The three years devoted to the work on which this Report is based, will not appear excessive to those who realise how many detailed observations have to be collected, in order that a wide and safe basis be assured on which to build up the experimental study of cancer.

We are still in the beginnings of the systematic experimental investigation of cancer, in that preliminary phase where lengthened deliberation, the patient repetition, the augmentation and confirmation of seemingly important primary observations are required as guarantees of the soundness of its foundations. Caution is as necessary as pertinacity and enthusiasm, and, although progress is slow, the following pages are evidence that since the Second Scientific Report was issued a great deal of work has been going on in the laboratories continuously and profitably.

The Second Scientific Report was followed by many criticisms.

. Much controversy has been spared by refraining as far as possible from rejoinders, and by waiting till the investigation of more extensive material necessitated modification, or justified the attitude taken up in that Report. It was based chiefly upon the study of a relatively small number of sporadic cases of cancer in mice and on a very detailed investigation of Jensen's tumour, the value of which, as material for the experimental study of cancer, was then not generally recognised, and its very nature even disputed, both at home and abroad.

With the lapse of time we have been able to extend the conclusions arrived at in 1905 to a most extensive and varied material which includes seventy propagable malignant new growths of the mouse. These tumours comprise not only epithelial growths—carcinomata and malignant adenomata—but also connective tissue growths, spindle, polymorphous, and osteo-chondro-sarcomata. Our conclusions have also been confirmed by many independent investigators ; while for our part we have been able to confirm observations first made elsewhere. The importance we attached to the study of Jensen's tumour as a true and highly malignant carcinoma capable of propagation has been confirmed.

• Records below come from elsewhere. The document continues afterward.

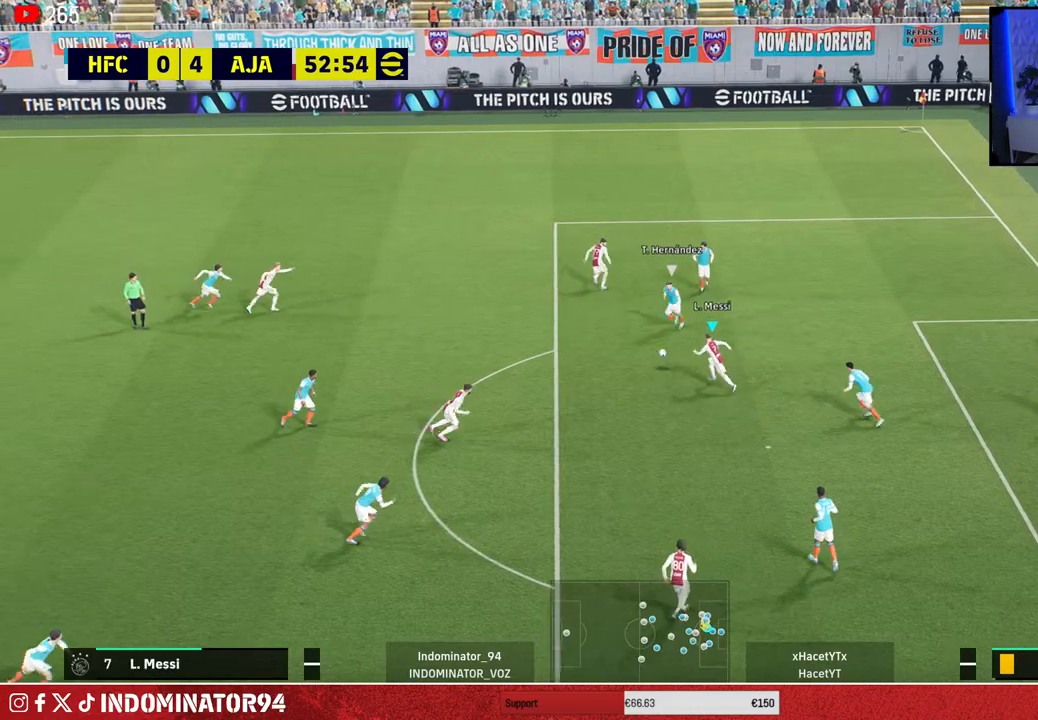
{"buttons": [], "left_stick": "down-left", "right_stick": "center", "events": []}
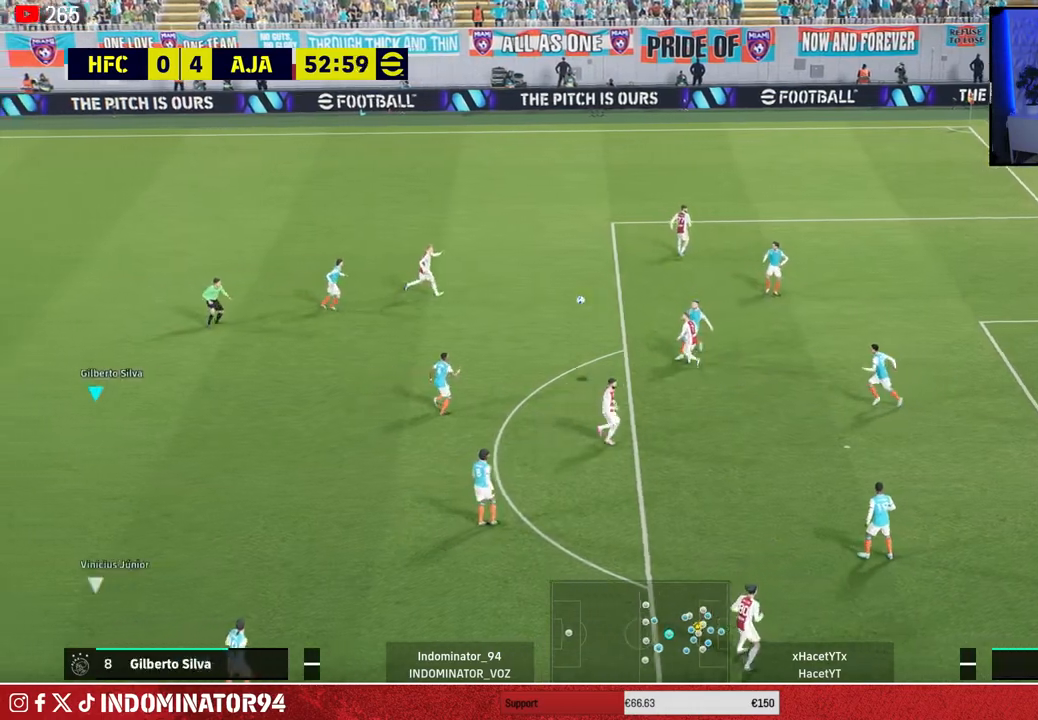
{"buttons": [], "left_stick": "up-right", "right_stick": "center", "events": [[200, "left_stick", "up-left"], [433, "left_stick", "up-right"]]}
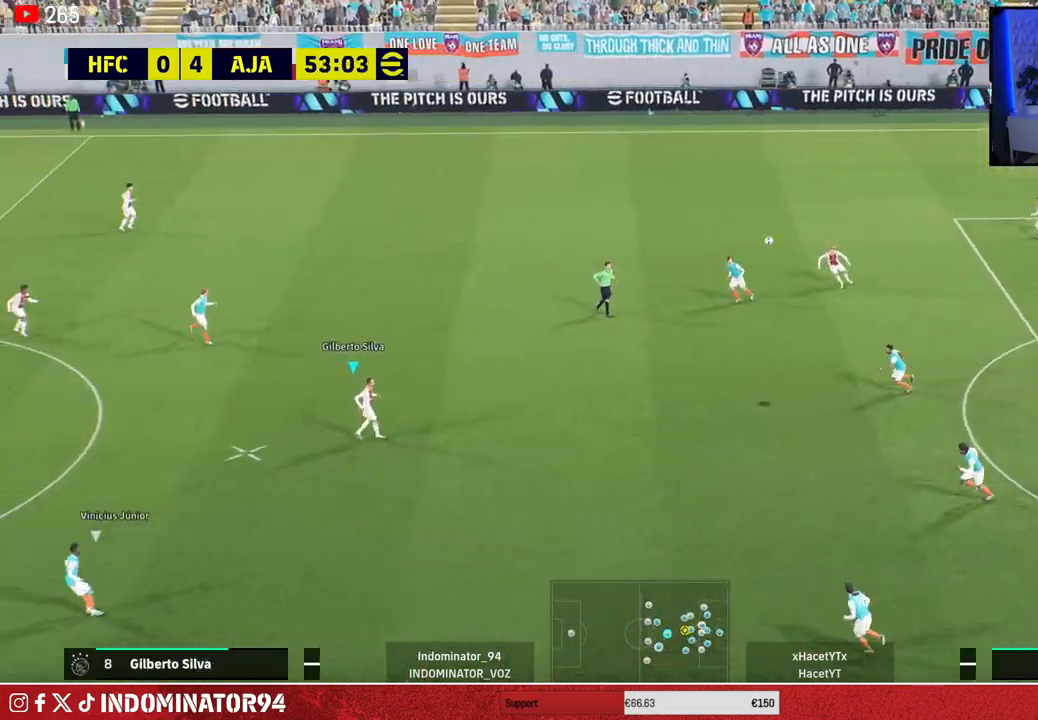
{"buttons": [], "left_stick": "down-right", "right_stick": "center", "events": [[100, "left_stick", "right"], [200, "left_stick", "down-right"]]}
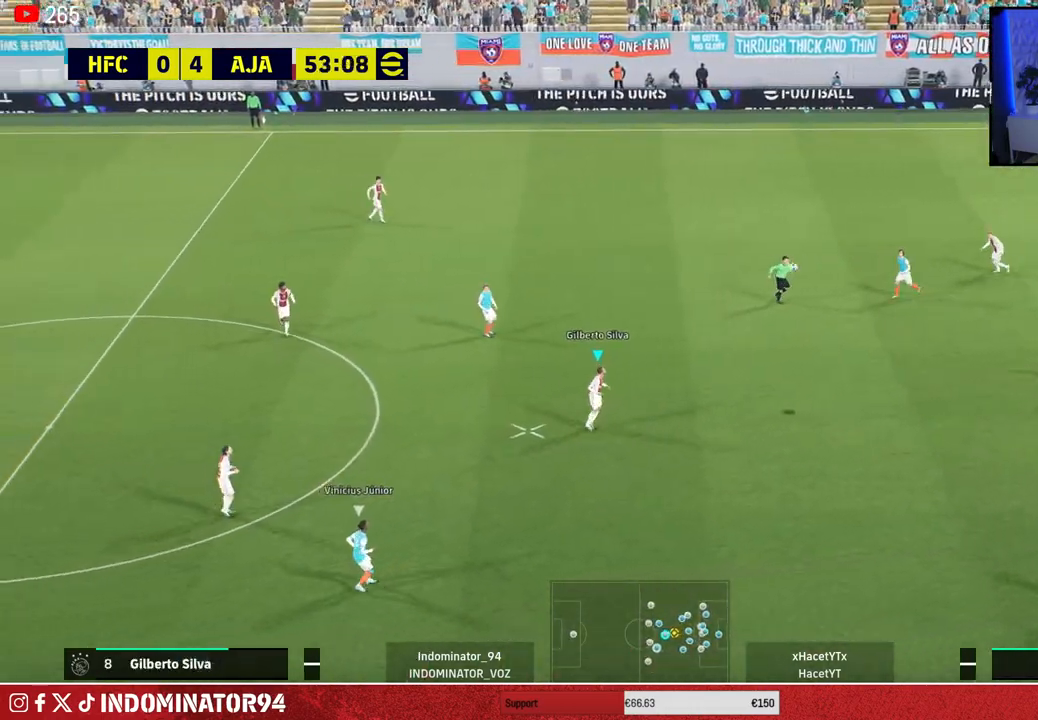
{"buttons": [], "left_stick": "down-right", "right_stick": "center", "events": []}
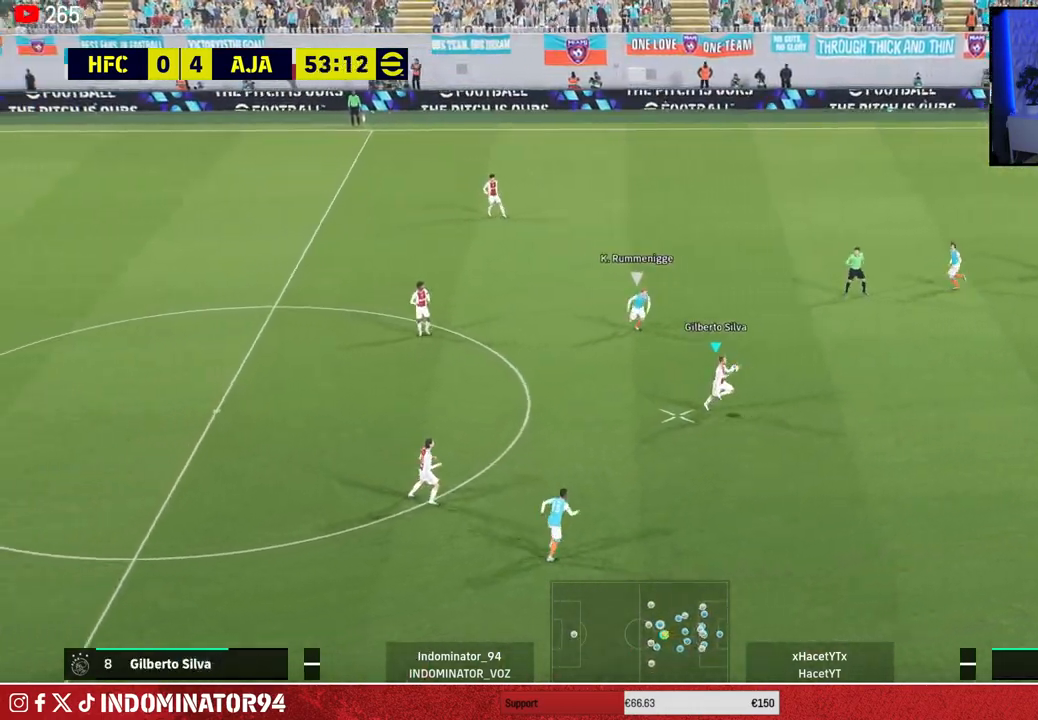
{"buttons": [], "left_stick": "down-right", "right_stick": "center", "events": []}
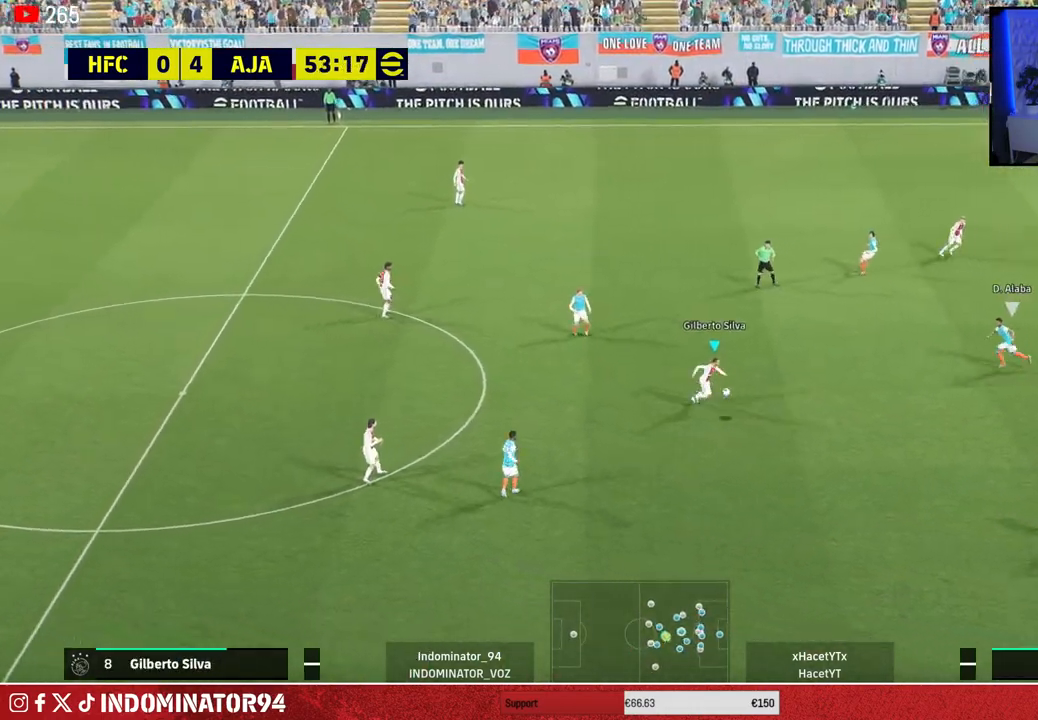
{"buttons": [], "left_stick": "down-right", "right_stick": "center", "events": []}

While in the First and Second Scientific Reports the investigations recorded were of a more general kind, and at every point involved the collaboration of the whole staff, the last three years have seen a progressive division of labour, due to the expansion of the investigations, the necessary concomitant specialisation, and the increased amount of administrative work. The subject matter of this report therefore is dealt with in separate papers by those more directly responsible for special investigations.

In the Second Scientific Report the more likely theories and hypotheses advanced in explanation of cancer were reviewed, and discarded owing to their being incompatible with the results of comparative and experimental study. As was to be expected, all of them still find advocates, but it is not now proposed to discuss them again in detail. With the exceptions referred to below, they will only be alluded to incidentally in the course of the descriptions of special investigations.